Alles neu macht der Mai

Am 2. Mai startete mit dem jö  Bonus Club Österreichs größtes Multipartnerprogramm und damit einer der größten Markenlaunches der jüngeren Vergangenheit. Die Rewe Group beauftragte die Inhouse-Marketingabteilung, die neue Marke, deren Werte, Auftritt sowie eine Kampagne mit Partneragenturen zu entwickeln. Für die Umsetzung der Launchkampagne arbeitete die jö-Marketingabteilung dann mit der Werbeagentur Heimat Wien und der Mediaagentur Mindshare zusammen. "Das Schwierigste war es, eine Marke zu schaffen, die für sich alleine steht, emotionalisert sowie auch für alle bestehenden und kommenden jö-Partnerunternehmen adaptierbar ist – und das ohne die Wiedererkennung zu verlieren“, erklärte Carina  Stipsits, Marketingleiterin des jö  Bonus Clubs. Getragen wurde und wird die Kampagne von den beidenTestimonials Robert Palfrader und Rudi Roubinek als "Kaiser" und "Seyffenstein". Neben TV und Web TV war sie in Kino, auf Straßenbahnen, Plakaten und Flugblättern zu sehen. Aktuellen Angaben des jö-Clubs zufolge gibt es bereits über 3,6 Millionen jö-Kunden. Bis jetzt wurden rund 990.000 digitale Clubkarten und über 3,6 Millionen physische Karten ausgestellt, die App über 999.000 Mal downgeloadet und die Karte über 800.000 Mal pro Tag beim Einkauf genutzt. Einen Dämpfer für den Bonus  Club gab es indes im Oktober, als ihm der Negativpreis Big Brother Award in der Katergorie "Kommunikation und Marketing" verliehen wurde. Konsumentenschützer befürchten, dass "dem Profiling Tür und Tor geöffnet" werde, wenn alle Kundentransaktionen bei allen Partnergeschäften zusammen ausgewertet werden können.

Auch die Rewe-Tochter Billa gönnte sich 2019 eine neue Imagekampagne, wie HORIZONT Ende September berichtete. Der neue Claim "Billa. Voller Leben", von PKP BBDO Wien und BBDO Düsseldorf konzipiert, soll einen "frischen, zeitgemäßen Auftritt" schaffen. Verantwortlich für die Digitalkampagne, die von der "Voller Leben"-Website bis hin zu Werbemitteln für DOOH, Online und Mobile ausgespielt wird, ist die Wiener Agentur Tunnel23.

,Mega, Giga, Magenta'

Schon im Herbst 2018 war der Merger von T-Mobile und UPC Austria besiegelt worden. Die Verschmelzung der Unternehmen wurde allerdings erst heuer mit der Marke Magenta vollendet. Mit Botschaften wie "Mega, Giga, Magenta" setzt sich das Unternehmen seit 7. Mai als Superlativ und Gigabit-Bringer österreichweit in Szene. Eines der größten Rebrandings in Österreich der letzten Jahre ließ sich der Telko-Anbieter rund zehn Millionen Euro kosten, wie Werbeleiter Thomas  Mayer auf HORIZONT- Nachfrage konkretisierte. "Wir sind mit der    Markt- und Markeneinführung von Magenta sehr zufrieden. Aus zwei starken Unternehmen wurde ein noch stärkeres. Es ist uns gelungen, die Marke in kurzer Zeit als neuen Qualitätsführer für Österreich zu positionieren", zeigt man sich bei Magenta mit den Ergebnissen der Markenzusammenführung zufrieden.

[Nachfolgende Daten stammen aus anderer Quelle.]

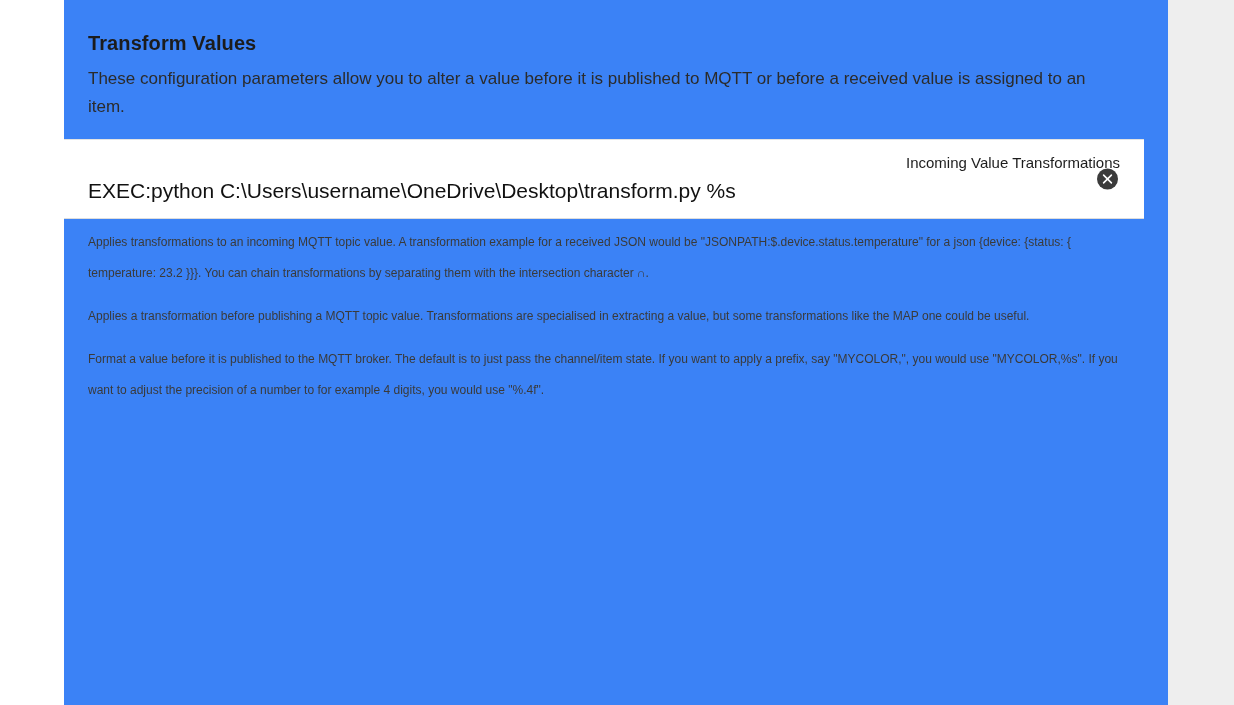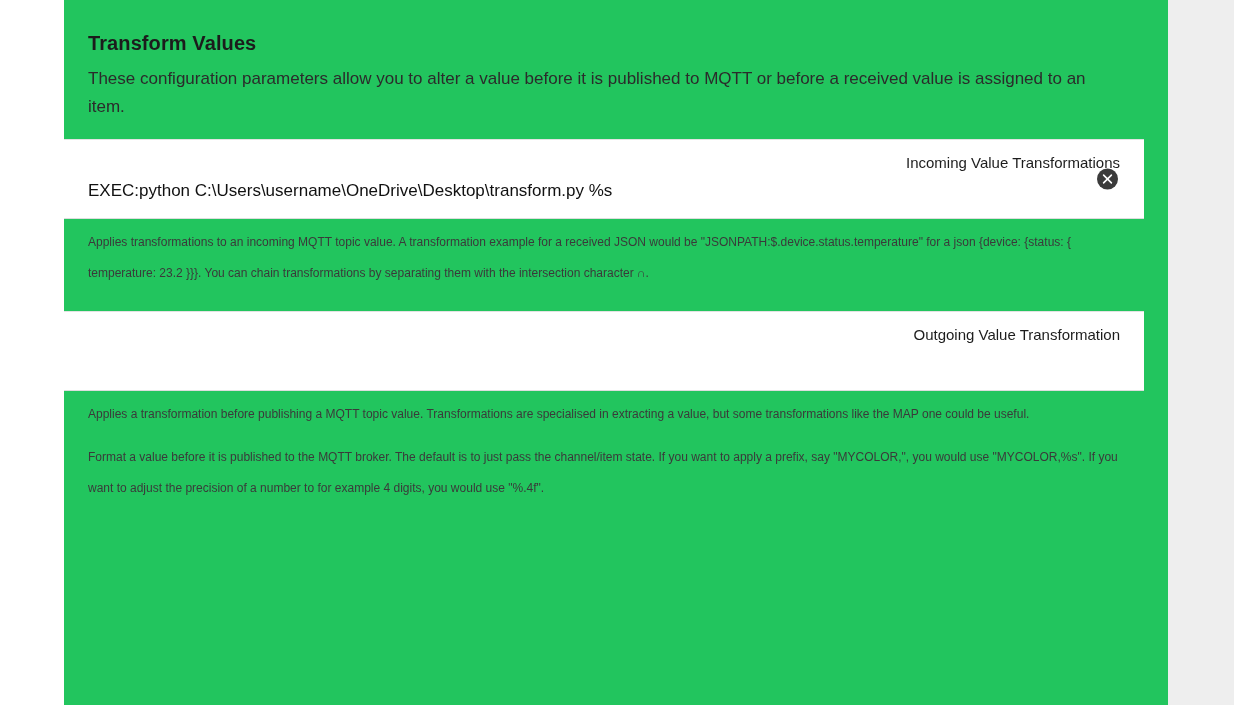"Transform Values" .page { background: #22c55e -> #3b82f6 }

Eine rote Raute für die ÖBB

Last but not least reüssierten auch die ÖBB 2019 mit einem neuen Markenauftritt und einer roten Raute als verbindendem Designelement, worüber HORIZONT ausführlich berichtete. Aufgrund neuer Herausforderungen habe man sich einer strategischen Neuausrichtung gestellt. "Was wir vermitteln wollen, ist Glaubwürdigkeit", sagte dazu ÖBB-Werbechefin Karin Seywald-Czihak.